Mark Jacobs

Mark Jacobs

Fellow: Awarded 1986
Field of Study: Plant Sciences

Competition: US & Canada

Swarthmore College

Mark Jacobs is the Dean of Barrett, The Honors College at Arizona State University. He received a B.A. magna cum laude in Biology from Harvard University, a Ph.D. in Biological Sciences from Stanford University, and held a NATO Postdoctoral Fellowship at the University of Freiburg in Germany. He was for 28 years on the faculty and in the administration of Swarthmore College in Pennsylvania. He was the Associate Provost of Swarthmore, and was Chair of Biology several times. He was particularly interested in student research at Swarthmore, helped to plan and/or write all of Swarthmore’s four consecutive Howard Hughes Medical Institute (HHMI) grants supporting undergraduate science research, and was the research mentor to over 40 students in formal (whole-semester or summer) research projects. At Arizona State University, he has co-taught the Developmental Biology course in the School of Life Sciences and teaches an honors seminar on the History and Evolution of Human Food. Dr. Jacobs is one of the co-principal investigators of ASU’s $1.8 Million Howard Hughes Medical Institute Undergraduate Science Research grant.

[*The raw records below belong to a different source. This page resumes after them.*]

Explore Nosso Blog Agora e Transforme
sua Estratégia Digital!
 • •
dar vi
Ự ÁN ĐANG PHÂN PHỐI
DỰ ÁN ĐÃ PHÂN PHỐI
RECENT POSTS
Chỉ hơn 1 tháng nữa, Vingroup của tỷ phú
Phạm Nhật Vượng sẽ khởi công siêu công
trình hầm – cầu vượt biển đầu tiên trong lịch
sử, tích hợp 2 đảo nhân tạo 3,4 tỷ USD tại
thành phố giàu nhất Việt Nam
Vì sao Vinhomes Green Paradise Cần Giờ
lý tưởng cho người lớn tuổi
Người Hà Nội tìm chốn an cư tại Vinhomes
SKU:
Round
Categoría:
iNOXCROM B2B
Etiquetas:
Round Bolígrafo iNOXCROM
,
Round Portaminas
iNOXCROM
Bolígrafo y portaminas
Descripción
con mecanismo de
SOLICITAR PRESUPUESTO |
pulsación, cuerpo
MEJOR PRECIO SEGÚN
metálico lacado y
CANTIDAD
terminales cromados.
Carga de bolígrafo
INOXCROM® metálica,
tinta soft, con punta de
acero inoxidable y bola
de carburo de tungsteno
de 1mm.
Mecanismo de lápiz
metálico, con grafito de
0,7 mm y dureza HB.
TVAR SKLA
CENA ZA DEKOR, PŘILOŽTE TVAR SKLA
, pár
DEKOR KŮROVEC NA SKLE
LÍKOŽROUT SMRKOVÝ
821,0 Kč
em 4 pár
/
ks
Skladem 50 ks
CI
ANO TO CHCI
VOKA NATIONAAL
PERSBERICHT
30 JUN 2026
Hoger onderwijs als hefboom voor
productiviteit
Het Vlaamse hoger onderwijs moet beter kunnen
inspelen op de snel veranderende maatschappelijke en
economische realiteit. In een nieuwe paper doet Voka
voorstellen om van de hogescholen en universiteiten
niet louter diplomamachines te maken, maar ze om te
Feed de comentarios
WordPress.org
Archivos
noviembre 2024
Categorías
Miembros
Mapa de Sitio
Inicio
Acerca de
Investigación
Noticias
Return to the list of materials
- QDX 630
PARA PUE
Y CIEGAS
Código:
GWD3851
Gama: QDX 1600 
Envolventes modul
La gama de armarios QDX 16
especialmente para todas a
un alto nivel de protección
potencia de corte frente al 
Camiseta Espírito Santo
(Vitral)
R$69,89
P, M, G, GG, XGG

Dr. Jacobs’ research addresses the way that organisms regulate their growth and development, and he is particularly fascinated with what makes plants grow tall. He has focused on plant hormones—how they are transported within the plant and how they act at their target tissues—and has often written about cell membrane proteins that act as receptors for the hormones and that generally help cells sense their environment. He has over 50 publications, including several papers in Science and PNAS, and has received research grants from the NSF, the USDA, the NIH and HHMI. He was awarded a Deutscher Akademischer Austauschdienst (DAAD) Fellowship in 1979 and the Guggenheim Fellowship in 1986 to support his work. He was for 12 years the Associate Editor in Chief of the international plant biology journal Plant Physiology and Biochemistry.

At ASU, Dr. Jacobs has been working to build the Barrett Honors College into a new definition of an American Honors College. That has involved recruiting better students, continuing to recruit top faculty, improving the advising system, raising more funds in support of programs, instituting an honors college fee, increasing scholarship funds, and increasing the number of honors courses available to ASU honors students. The work has included the opening in 2009 of a new $130 million, 1,700-bed honors college campus in Tempe.